I would expect to be able to reach that property (and others) at response.value.deviceType but I instead get a compiler error:

Value of type 'Components.Schemas.MobileDeviceResponse' has no member 'value1'

The operation returns a MobileDeviceResponse, but that response will init into another type based on the discriminator, but Swift can't figure out what the possible properties are.

How do I work with this response so I can test which device type came back to access the appropriate properties and satisfy the compiler checks?

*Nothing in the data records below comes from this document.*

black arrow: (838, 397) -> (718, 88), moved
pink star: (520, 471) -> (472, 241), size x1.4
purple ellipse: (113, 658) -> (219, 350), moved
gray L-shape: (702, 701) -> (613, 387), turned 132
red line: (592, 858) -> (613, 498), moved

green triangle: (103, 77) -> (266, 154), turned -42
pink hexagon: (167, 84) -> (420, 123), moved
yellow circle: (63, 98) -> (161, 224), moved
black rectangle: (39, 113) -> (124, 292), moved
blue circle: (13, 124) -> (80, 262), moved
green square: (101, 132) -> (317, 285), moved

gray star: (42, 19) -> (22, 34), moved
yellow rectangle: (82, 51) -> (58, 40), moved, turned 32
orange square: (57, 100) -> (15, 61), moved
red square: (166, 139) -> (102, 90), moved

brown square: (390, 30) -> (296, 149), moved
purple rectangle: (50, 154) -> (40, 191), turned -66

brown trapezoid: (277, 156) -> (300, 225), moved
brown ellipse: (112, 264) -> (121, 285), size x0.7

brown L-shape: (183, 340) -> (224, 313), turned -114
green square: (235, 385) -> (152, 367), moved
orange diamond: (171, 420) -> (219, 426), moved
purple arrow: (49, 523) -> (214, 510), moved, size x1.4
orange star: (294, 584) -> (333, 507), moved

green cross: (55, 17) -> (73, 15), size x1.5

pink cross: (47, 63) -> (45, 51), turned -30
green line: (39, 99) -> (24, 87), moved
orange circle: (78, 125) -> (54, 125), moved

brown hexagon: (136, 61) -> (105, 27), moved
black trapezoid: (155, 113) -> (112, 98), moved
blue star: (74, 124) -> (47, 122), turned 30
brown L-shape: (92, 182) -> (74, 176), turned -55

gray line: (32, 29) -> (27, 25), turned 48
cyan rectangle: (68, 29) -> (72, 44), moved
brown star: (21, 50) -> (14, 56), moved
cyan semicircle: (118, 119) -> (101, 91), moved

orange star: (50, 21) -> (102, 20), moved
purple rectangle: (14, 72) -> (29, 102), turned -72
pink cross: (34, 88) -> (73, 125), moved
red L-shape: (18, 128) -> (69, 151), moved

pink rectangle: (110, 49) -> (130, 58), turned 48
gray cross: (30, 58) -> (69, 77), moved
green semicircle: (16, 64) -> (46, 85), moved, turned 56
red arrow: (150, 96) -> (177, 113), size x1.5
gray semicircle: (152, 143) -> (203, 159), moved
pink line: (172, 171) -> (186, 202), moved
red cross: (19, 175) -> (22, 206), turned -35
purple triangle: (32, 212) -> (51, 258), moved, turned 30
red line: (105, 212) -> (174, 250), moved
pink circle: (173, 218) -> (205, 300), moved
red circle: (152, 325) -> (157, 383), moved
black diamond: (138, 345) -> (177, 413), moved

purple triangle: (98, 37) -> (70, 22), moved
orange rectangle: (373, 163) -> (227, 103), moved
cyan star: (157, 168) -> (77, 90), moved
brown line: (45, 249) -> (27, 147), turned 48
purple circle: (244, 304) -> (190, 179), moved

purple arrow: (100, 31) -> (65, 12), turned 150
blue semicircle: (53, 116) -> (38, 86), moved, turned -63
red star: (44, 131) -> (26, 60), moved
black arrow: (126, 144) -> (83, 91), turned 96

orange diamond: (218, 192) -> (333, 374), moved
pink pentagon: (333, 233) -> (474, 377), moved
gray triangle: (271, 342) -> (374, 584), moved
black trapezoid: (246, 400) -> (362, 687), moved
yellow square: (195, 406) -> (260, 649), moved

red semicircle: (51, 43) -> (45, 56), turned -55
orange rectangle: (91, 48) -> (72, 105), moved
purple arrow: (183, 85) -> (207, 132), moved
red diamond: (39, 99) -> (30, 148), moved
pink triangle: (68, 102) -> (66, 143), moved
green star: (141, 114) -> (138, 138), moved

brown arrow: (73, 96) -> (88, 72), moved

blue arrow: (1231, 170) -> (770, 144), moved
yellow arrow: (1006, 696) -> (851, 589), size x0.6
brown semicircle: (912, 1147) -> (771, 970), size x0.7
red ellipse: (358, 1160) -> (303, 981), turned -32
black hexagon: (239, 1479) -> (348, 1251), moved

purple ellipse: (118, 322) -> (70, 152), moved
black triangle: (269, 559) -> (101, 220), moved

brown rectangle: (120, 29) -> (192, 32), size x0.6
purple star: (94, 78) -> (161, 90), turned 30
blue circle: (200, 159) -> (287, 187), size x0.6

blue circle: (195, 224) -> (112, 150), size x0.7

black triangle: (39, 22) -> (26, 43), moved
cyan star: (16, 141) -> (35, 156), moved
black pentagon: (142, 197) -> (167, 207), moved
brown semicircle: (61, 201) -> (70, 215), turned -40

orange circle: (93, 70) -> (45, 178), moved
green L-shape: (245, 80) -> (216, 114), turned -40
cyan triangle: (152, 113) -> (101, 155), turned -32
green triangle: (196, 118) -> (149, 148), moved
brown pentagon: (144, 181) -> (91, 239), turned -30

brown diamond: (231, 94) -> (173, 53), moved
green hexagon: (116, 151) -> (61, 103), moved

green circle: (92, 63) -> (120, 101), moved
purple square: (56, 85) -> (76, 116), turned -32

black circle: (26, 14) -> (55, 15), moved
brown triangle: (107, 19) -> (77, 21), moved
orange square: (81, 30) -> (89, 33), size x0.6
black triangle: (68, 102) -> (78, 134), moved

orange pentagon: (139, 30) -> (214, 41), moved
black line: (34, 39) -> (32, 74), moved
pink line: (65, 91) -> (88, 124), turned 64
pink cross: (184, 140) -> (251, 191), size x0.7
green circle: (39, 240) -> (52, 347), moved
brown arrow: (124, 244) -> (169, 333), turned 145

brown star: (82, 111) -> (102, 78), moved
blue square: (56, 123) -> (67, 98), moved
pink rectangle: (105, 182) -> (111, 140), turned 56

brysontyrrell commented 2 months ago

🤦‍♂️ And I did figure it out after writing everything out for this issue.

for device in results{
    switch device {
    case .iOS(let device):
        print(device.value1. deviceType!)
    case .tvOS(let device):
        print(device.value1. deviceType!)
    case .watchOS(let device):
        print(device.value1. deviceType!)
    default:
        print("UNKNOWN")
    }
}

Now that I understand I can work with the types, but I do wish there was a way for that outermost type to reflect the underlying type.

simonjbeaumont commented 2 months ago

Right, as you discovered, this results in a Swift enum that you'll need to switch over.

We offer some syntactic sugar on the output type enums to get-an-expected-case-or-throw, but we don't do that for all enums.